Copy out every line of the listing in which "linecap" appears.

[Data provided — start]

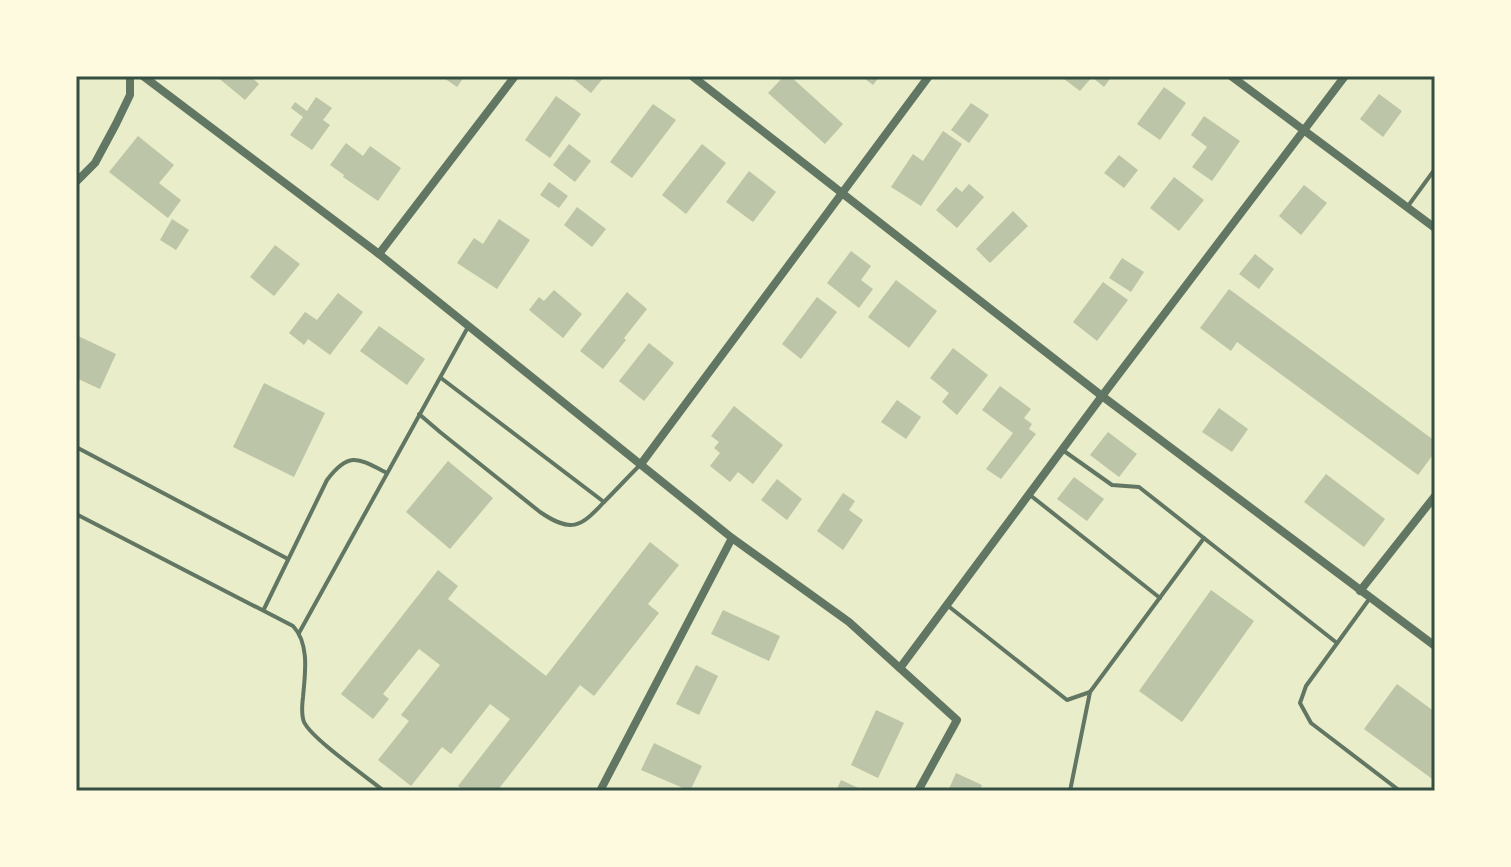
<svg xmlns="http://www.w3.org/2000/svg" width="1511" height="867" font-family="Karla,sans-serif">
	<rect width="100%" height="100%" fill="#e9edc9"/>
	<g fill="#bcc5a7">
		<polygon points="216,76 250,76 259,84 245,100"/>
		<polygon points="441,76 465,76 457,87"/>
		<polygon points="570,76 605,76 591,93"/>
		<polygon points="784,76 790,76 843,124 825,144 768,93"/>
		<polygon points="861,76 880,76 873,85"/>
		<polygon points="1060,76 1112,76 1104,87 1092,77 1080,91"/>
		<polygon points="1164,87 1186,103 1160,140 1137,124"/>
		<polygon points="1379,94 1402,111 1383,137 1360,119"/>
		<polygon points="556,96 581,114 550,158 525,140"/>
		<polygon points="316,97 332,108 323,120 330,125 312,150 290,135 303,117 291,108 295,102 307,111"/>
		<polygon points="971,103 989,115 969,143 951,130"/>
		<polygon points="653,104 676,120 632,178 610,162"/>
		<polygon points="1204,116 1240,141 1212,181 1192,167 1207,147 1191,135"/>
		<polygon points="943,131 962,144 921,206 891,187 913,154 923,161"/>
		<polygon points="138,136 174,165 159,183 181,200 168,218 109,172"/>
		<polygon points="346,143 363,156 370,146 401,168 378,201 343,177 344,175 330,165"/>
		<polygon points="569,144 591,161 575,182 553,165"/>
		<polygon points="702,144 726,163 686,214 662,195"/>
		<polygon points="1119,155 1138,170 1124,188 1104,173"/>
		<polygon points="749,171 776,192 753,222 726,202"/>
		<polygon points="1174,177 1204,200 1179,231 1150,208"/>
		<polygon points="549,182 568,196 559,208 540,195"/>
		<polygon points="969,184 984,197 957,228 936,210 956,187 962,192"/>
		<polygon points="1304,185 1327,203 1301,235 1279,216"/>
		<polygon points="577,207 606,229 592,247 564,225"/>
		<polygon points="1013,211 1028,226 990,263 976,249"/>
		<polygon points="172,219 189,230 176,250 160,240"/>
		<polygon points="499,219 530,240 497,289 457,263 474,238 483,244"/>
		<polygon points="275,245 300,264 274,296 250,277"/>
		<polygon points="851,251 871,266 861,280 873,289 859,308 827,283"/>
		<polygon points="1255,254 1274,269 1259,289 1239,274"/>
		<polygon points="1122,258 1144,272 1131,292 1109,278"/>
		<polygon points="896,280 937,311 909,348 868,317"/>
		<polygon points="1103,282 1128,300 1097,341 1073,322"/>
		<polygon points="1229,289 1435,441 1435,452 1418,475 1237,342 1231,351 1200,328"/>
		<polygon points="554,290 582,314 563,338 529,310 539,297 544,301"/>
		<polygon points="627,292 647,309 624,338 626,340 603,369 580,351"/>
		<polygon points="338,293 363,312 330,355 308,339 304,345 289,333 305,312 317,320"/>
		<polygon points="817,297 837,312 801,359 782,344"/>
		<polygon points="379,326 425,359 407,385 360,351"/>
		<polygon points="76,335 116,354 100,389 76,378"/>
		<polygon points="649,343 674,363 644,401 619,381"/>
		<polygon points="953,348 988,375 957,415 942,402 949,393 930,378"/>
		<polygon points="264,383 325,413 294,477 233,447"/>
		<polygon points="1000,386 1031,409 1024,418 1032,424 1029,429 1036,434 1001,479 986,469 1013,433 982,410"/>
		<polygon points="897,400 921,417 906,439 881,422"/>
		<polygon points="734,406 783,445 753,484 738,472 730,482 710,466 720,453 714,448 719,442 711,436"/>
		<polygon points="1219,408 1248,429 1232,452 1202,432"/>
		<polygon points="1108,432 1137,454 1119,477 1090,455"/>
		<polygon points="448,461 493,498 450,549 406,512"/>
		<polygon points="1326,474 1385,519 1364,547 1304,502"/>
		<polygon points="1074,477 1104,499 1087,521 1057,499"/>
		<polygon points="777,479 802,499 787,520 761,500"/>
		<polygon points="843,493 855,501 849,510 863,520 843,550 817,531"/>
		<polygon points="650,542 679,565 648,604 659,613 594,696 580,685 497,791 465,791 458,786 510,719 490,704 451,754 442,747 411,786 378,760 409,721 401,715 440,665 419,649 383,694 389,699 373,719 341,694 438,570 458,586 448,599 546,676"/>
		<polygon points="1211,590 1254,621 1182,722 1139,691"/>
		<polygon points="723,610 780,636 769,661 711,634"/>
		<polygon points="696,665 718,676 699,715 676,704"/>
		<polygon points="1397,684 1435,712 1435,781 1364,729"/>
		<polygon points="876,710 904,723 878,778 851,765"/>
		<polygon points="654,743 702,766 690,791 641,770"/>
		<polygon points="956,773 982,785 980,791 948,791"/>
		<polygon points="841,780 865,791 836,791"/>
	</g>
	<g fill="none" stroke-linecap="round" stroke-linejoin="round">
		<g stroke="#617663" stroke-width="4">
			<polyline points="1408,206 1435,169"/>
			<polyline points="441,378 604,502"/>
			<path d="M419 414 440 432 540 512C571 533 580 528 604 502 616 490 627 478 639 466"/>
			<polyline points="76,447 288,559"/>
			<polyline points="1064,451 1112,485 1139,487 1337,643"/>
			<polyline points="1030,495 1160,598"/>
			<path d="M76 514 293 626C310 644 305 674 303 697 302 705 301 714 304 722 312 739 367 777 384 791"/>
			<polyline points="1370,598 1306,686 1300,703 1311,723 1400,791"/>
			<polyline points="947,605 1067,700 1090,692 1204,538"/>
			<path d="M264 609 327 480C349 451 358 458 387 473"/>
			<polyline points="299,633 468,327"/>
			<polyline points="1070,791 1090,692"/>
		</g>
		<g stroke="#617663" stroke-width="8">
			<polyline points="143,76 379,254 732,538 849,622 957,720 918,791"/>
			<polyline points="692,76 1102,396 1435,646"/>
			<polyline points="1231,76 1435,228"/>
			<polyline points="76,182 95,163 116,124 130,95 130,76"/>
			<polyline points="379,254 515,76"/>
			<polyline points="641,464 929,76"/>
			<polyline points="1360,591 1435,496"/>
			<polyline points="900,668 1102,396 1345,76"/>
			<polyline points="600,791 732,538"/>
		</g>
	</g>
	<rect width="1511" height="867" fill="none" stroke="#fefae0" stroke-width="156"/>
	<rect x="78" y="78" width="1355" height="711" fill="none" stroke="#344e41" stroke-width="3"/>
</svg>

[Data provided — finish]
[Data provided — start]

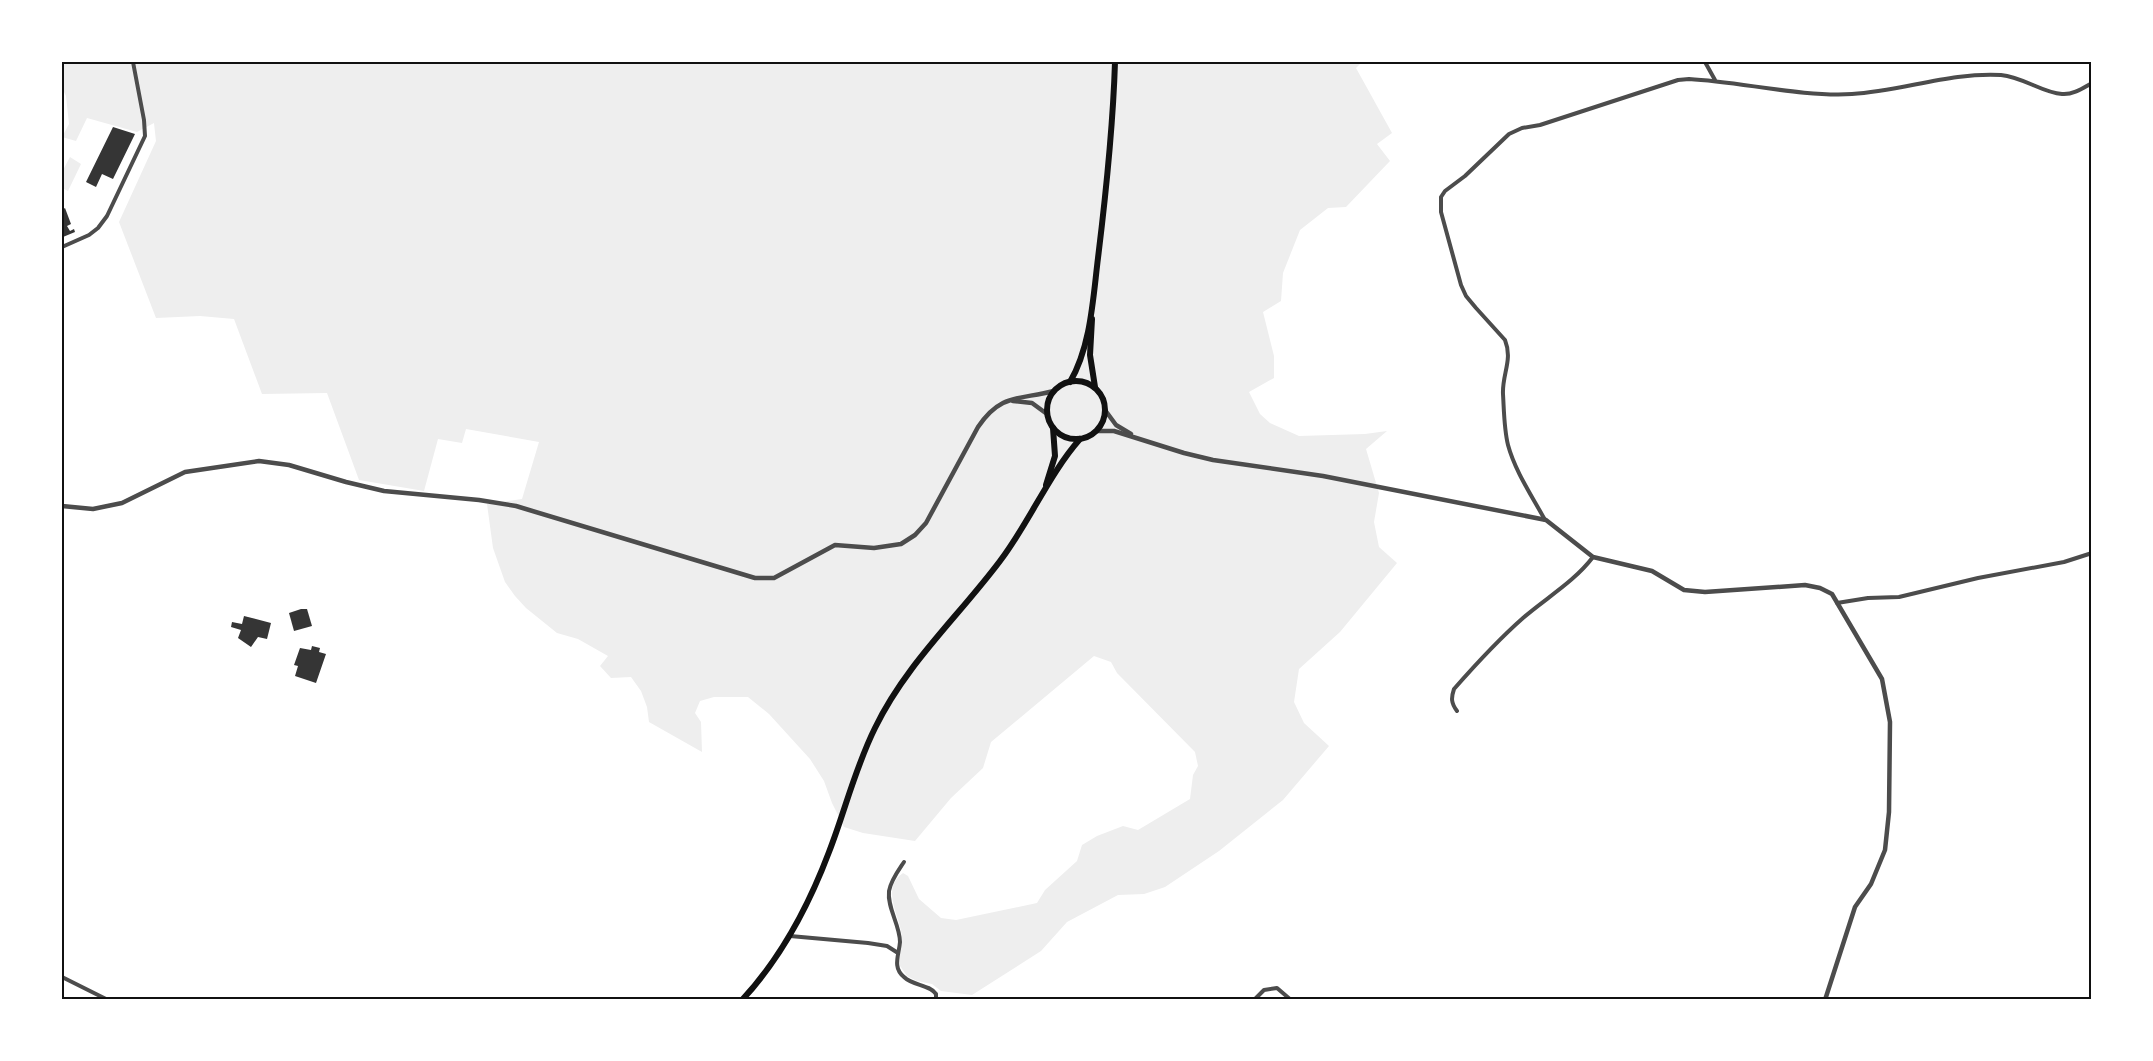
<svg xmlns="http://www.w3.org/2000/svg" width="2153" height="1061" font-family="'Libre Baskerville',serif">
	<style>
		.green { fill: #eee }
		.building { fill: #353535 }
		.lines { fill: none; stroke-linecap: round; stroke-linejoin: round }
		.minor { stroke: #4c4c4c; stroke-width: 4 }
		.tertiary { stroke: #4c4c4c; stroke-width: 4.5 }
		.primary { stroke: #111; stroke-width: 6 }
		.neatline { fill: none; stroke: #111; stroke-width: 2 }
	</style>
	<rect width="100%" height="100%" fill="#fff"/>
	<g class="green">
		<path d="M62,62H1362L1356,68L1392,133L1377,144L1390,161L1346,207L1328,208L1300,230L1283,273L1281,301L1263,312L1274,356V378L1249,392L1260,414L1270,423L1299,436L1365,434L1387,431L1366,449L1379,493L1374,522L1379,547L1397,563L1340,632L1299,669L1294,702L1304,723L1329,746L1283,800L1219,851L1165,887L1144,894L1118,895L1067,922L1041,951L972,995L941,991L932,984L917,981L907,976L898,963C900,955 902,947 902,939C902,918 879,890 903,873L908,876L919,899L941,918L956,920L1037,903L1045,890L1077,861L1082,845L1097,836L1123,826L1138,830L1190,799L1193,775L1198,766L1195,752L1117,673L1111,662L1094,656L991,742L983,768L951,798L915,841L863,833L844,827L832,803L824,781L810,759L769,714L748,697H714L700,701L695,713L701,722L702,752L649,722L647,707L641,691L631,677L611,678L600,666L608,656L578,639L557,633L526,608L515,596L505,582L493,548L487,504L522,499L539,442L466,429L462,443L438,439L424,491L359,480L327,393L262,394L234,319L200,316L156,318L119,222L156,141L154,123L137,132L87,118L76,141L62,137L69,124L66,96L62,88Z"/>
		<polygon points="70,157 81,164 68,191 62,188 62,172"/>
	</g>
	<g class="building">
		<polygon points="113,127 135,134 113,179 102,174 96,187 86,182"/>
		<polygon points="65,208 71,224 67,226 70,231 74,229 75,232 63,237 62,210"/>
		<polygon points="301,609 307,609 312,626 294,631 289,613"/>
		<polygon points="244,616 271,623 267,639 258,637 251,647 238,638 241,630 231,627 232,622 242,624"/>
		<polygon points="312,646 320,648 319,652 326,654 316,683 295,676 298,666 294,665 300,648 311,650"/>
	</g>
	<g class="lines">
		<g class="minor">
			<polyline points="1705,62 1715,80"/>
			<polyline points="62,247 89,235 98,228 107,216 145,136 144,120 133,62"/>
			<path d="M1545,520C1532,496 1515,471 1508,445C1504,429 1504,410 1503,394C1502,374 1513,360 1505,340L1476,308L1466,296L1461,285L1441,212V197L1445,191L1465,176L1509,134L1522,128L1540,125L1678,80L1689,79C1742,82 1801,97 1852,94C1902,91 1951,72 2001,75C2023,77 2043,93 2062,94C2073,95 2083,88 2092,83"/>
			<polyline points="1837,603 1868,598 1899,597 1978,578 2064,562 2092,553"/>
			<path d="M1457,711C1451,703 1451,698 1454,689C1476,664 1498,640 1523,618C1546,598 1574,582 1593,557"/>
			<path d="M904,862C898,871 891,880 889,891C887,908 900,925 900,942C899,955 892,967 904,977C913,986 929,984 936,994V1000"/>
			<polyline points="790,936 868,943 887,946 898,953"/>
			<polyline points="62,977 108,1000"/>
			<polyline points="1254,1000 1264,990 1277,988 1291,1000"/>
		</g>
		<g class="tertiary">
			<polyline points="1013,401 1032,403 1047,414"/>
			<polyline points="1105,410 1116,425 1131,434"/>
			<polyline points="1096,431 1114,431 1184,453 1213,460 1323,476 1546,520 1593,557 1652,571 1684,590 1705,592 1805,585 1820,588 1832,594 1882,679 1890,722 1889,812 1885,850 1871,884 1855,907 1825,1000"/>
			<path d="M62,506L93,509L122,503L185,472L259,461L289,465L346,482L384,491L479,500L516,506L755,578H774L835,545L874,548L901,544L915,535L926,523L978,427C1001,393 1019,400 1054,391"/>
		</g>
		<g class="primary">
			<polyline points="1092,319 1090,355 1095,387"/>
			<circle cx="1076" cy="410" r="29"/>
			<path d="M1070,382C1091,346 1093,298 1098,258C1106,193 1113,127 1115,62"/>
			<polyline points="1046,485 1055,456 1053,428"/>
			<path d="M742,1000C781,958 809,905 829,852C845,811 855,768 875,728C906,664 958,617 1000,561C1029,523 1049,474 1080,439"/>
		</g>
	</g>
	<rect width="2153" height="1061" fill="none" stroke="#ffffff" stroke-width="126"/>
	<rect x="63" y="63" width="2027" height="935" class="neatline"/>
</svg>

[Data provided — finish]

Solution to this problem:
	<g fill="none" stroke-linecap="round" stroke-linejoin="round">
		.lines { fill: none; stroke-linecap: round; stroke-linejoin: round }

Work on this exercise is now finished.